San Marino Financial Institutions Face Challenges in Implementing Anti-Money Laundering Measures
Tougher regulations aimed at preventing money laundering and terrorist financing have led to mixed results among San Marino’s financial institutions, as revealed by a recent report. Despite an increase in suspicious transaction reports filed with the Financial Intelligence Agency (FIA), effective implementation of anti-money laundering and combating the financing of terrorism (AML/CFT) requirements remains a significant challenge.
Increased Suspicious Transaction Reports
According to data from the FIA, the number of suspicious transaction reports (STRs) received by the agency has increased significantly since 2007. In 2007, 44 STRs were reported, while in 2008, the figure rose to 110. From January 1 to November 6, 2009, the FIA received 190 STRs, with 140 of those coming from commercial banks.
Challenges in Implementing AML/CFT Requirements
However, a closer examination of the data reveals that many financial institutions are still struggling to implement the AML/CFT requirements effectively.
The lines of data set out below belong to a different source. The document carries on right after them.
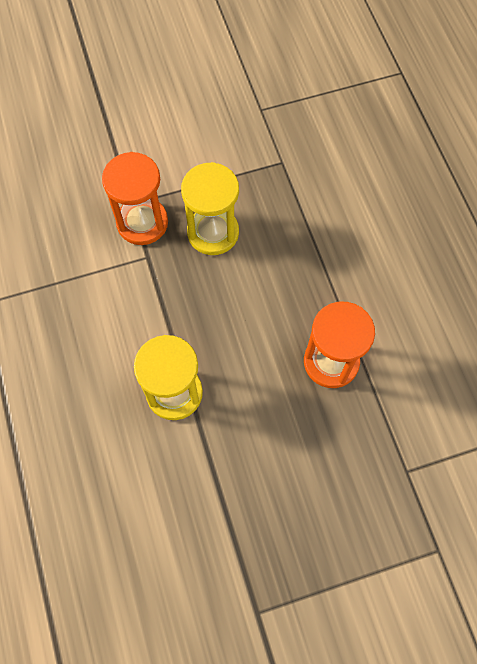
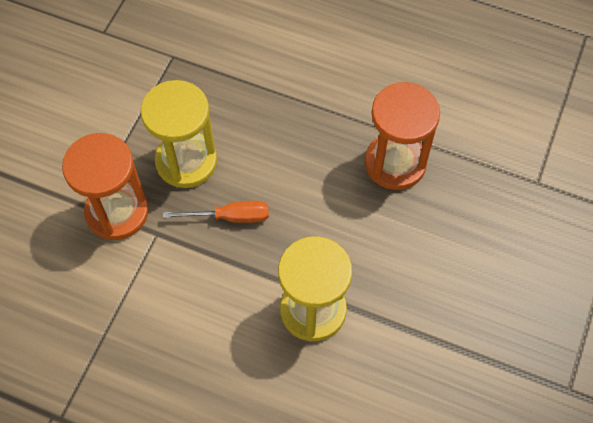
camera: 50 degrees left, 5 degrees down
(197, 290) = (230, 217): none -> orange screwdriver

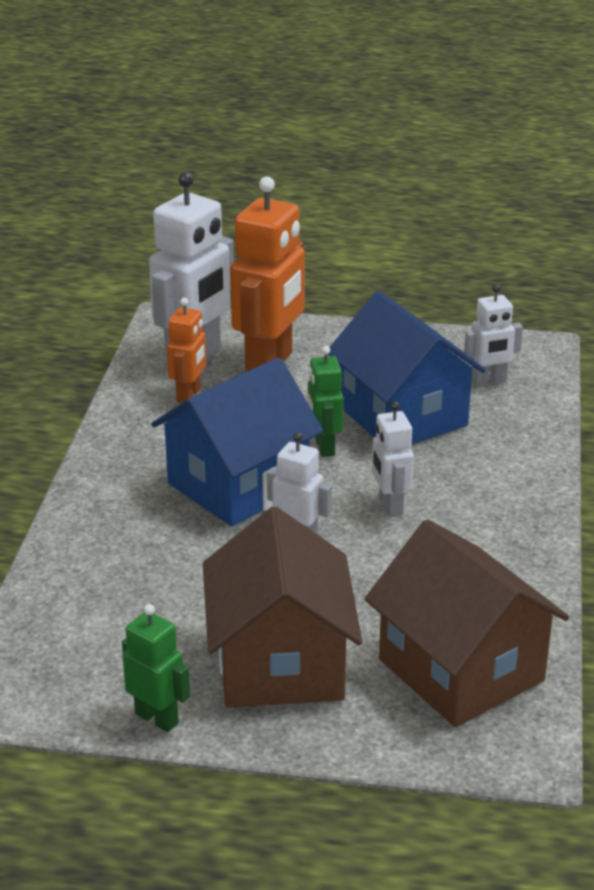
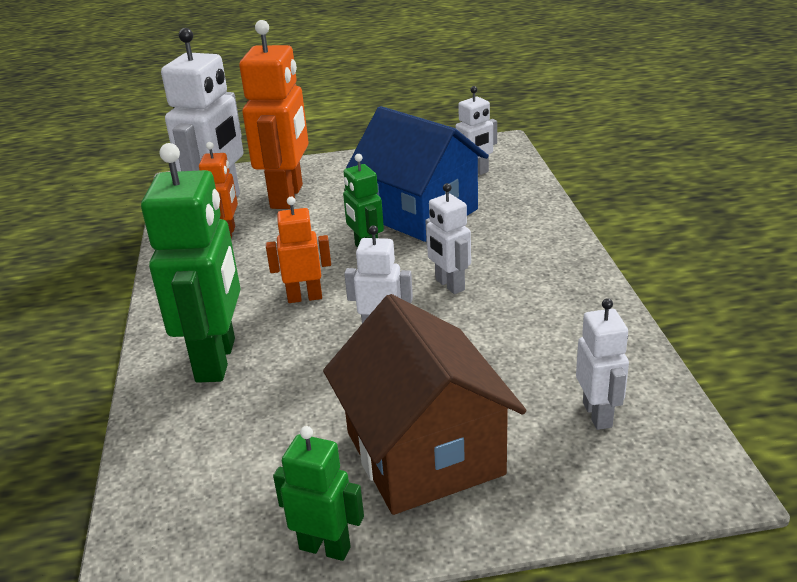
camera: 15 degrees left, 0 degrees up
(128, 529) = (217, 360): none -> green robot
(238, 485) = (304, 297): blue house -> orange robot
(461, 670) = (598, 415): brown house -> white robot

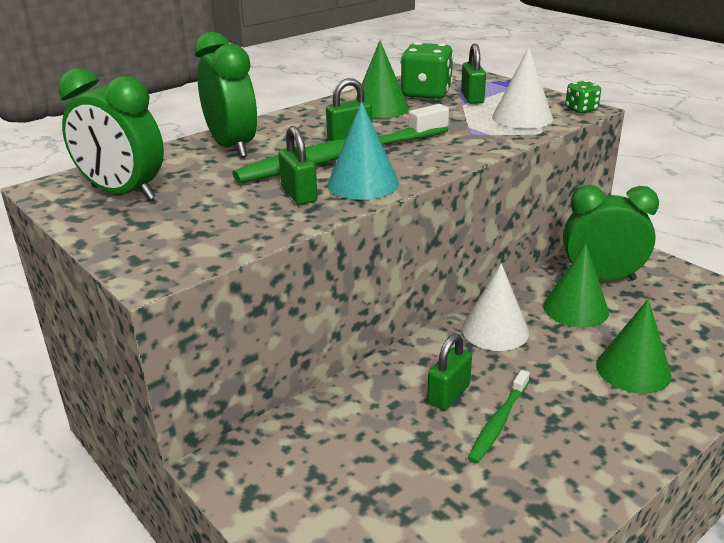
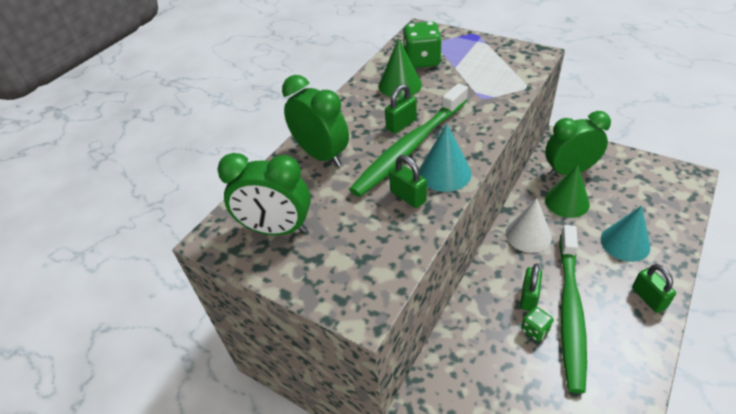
camera: 15 degrees left, 15 degrees up
(472, 98) = (457, 59): green padlock -> green padlock (648, 298)
(499, 422) = (570, 310): green toothbrush -> green toothbrush, size x2.07
(522, 118) = (505, 74): white cone -> none
(581, 110) = (538, 56): green dice -> green dice (535, 330)
(633, 369) = (625, 243): green cone -> turquoise cone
The Financial Intelligence Agency has instructed financial institutions to conduct ongoing monitoring of business relationships, but some institutions may be interpreting this instruction too narrowly.
Key Challenges:
- Legacy customers whose relationships were established before current AML/CFT requirements came into effect
- Difficulty in verifying customer identity and source of funds or income
- Inadequate risk-based profiling of clients
Recommendations for Effective Implementation
To effectively implement the AML/CFT requirements, financial institutions must prioritize:
- Customer due diligence: verifying customer identity and source of funds or income
- Ongoing monitoring of business relationships: conducting risk-based profiling of clients and regular reviews of client activities
- Comprehensive information and documents: ensuring accurate and timely information on clients and transactions
Conclusion
In San Marino, where tax evasion is criminalized only when committed with fraudulent means, the authorities must be able to rely on accurate and timely information from financial institutions to effectively tackle financial crimes. The FIA will continue to monitor the situation and provide guidance to financial institutions to ensure that they are meeting their AML/CFT obligations.
By prioritizing customer due diligence and ongoing monitoring of business relationships, San Marino’s financial institutions can effectively implement anti-money laundering measures and combat the financing of terrorism.